Problem statement - Go to the line that contains "right front paw: (802, 974)" in the records below and repeat it, and each line after it, exactly through the end, omitting pictures.

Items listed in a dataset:
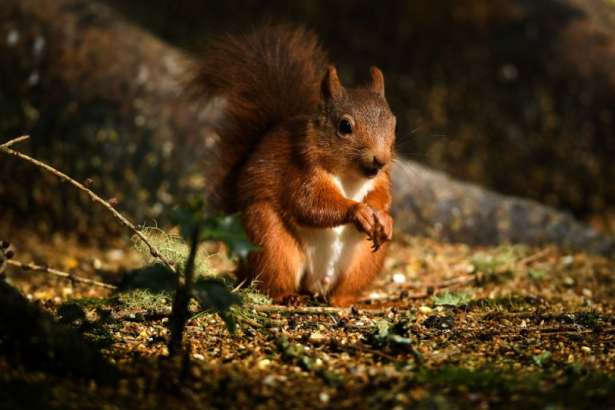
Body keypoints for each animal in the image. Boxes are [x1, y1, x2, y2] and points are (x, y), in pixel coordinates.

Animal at [194, 25, 400, 306]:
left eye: (394, 123)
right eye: (345, 126)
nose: (380, 159)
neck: (351, 177)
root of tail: (317, 283)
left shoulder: (380, 179)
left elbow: (381, 196)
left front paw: (382, 217)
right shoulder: (300, 170)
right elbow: (309, 204)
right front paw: (357, 211)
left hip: (365, 262)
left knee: (343, 290)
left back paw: (345, 301)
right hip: (271, 240)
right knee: (273, 281)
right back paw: (288, 296)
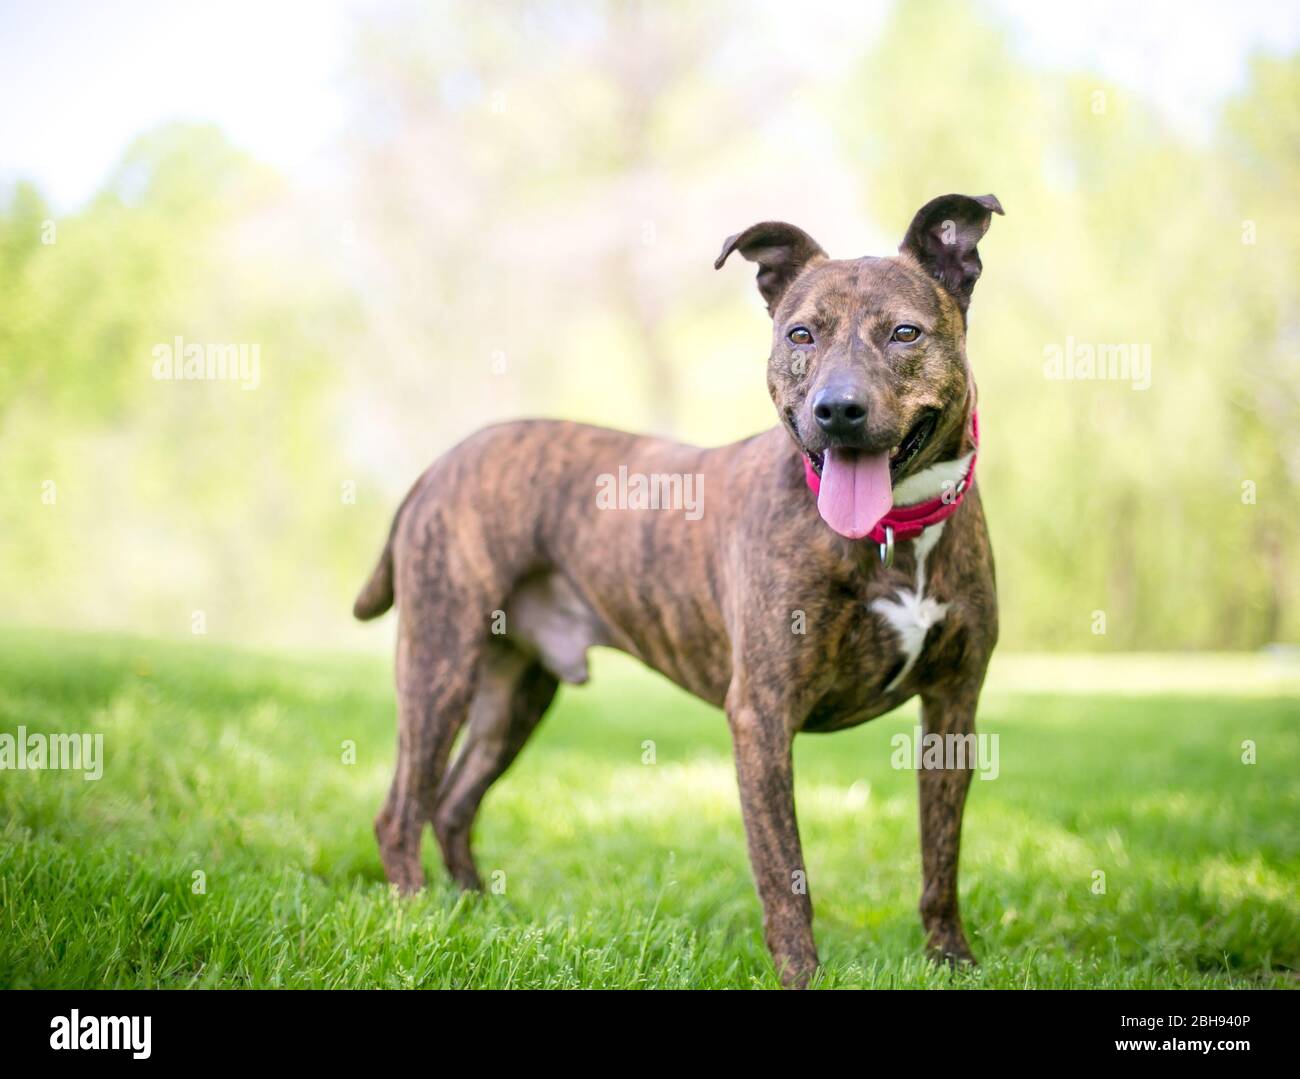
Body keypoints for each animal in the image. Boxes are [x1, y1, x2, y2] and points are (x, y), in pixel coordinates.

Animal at [356, 192, 1003, 987]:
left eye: (905, 332)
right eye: (802, 333)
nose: (837, 409)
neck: (894, 531)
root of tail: (441, 461)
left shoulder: (953, 708)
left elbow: (941, 857)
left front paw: (952, 960)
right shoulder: (762, 715)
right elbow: (785, 872)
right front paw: (802, 974)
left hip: (517, 693)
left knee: (451, 803)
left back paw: (477, 913)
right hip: (439, 663)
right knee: (402, 808)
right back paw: (415, 918)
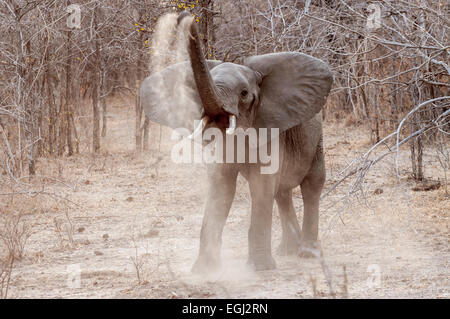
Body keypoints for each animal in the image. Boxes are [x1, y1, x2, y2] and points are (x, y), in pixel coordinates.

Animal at [141, 12, 334, 272]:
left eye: (244, 94)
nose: (184, 16)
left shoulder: (269, 127)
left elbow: (261, 185)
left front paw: (260, 268)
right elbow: (221, 186)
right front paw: (204, 270)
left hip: (317, 141)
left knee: (311, 185)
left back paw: (306, 254)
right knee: (282, 192)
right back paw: (287, 251)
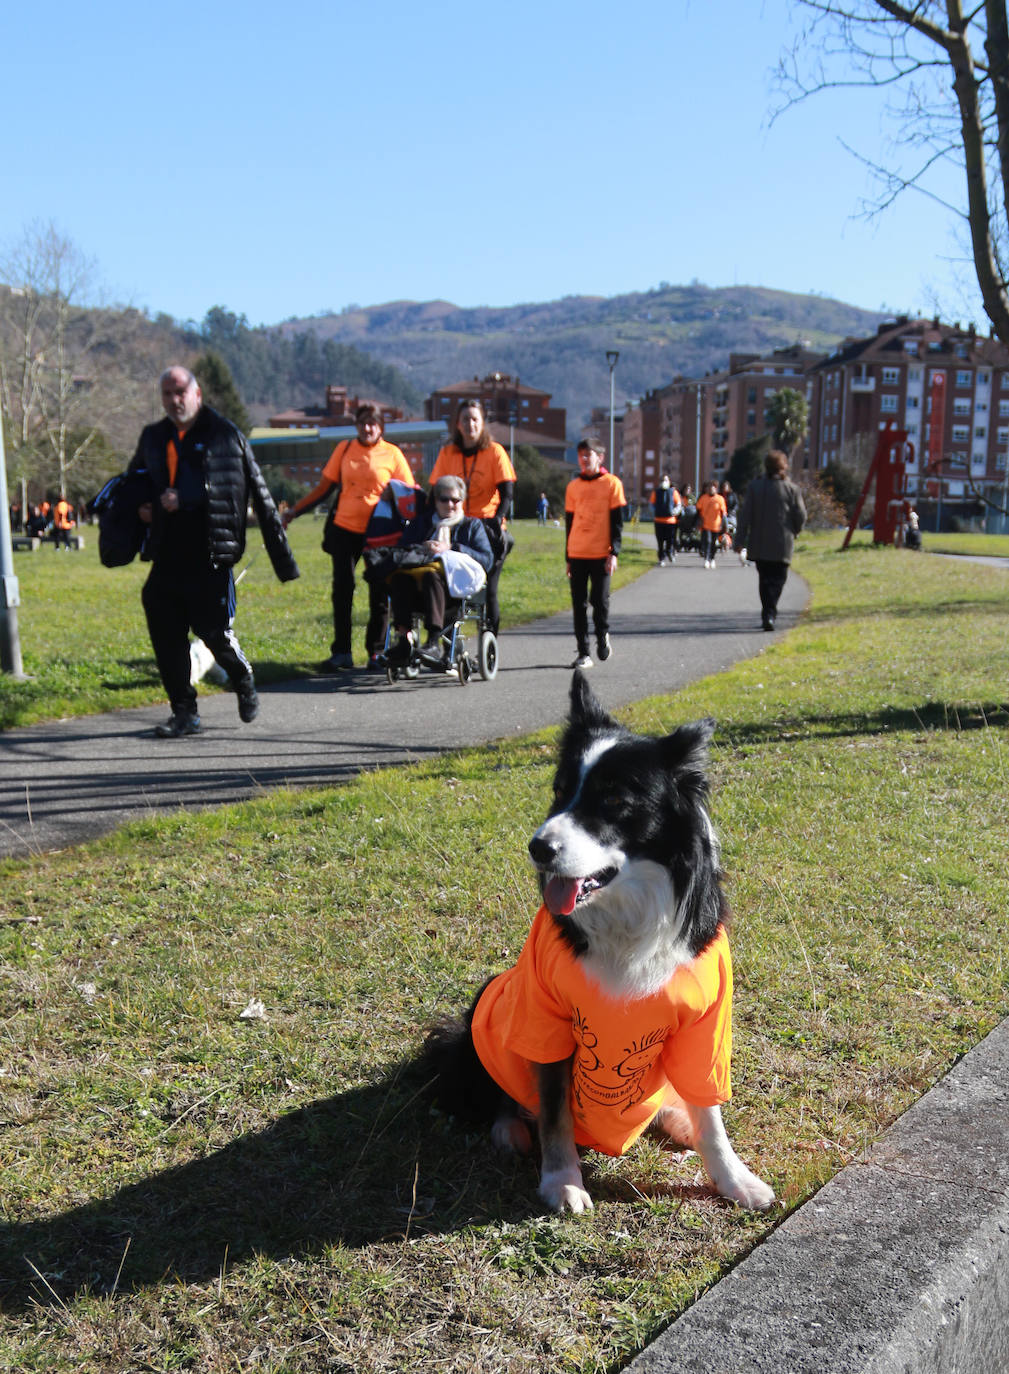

Answer section -
right front paw: (802, 974)
left hip: (517, 693)
left knee: (451, 803)
left back paw: (477, 913)
right hip: (439, 663)
right knee: (402, 808)
right back paw: (415, 918)
Body keypoints for each animal in the image. Boxes are [x1, y1, x2, y2] and points are (x, y), in pixel coordinates.

Animal at [141, 12, 334, 272]:
left eye: (244, 94)
nose: (184, 16)
left shoulder: (269, 127)
left elbow: (261, 185)
left front paw: (260, 268)
right elbow: (221, 186)
right front paw: (204, 270)
left hip: (317, 141)
left knee: (311, 185)
left back paw: (306, 254)
right knee: (282, 192)
right back paw: (287, 251)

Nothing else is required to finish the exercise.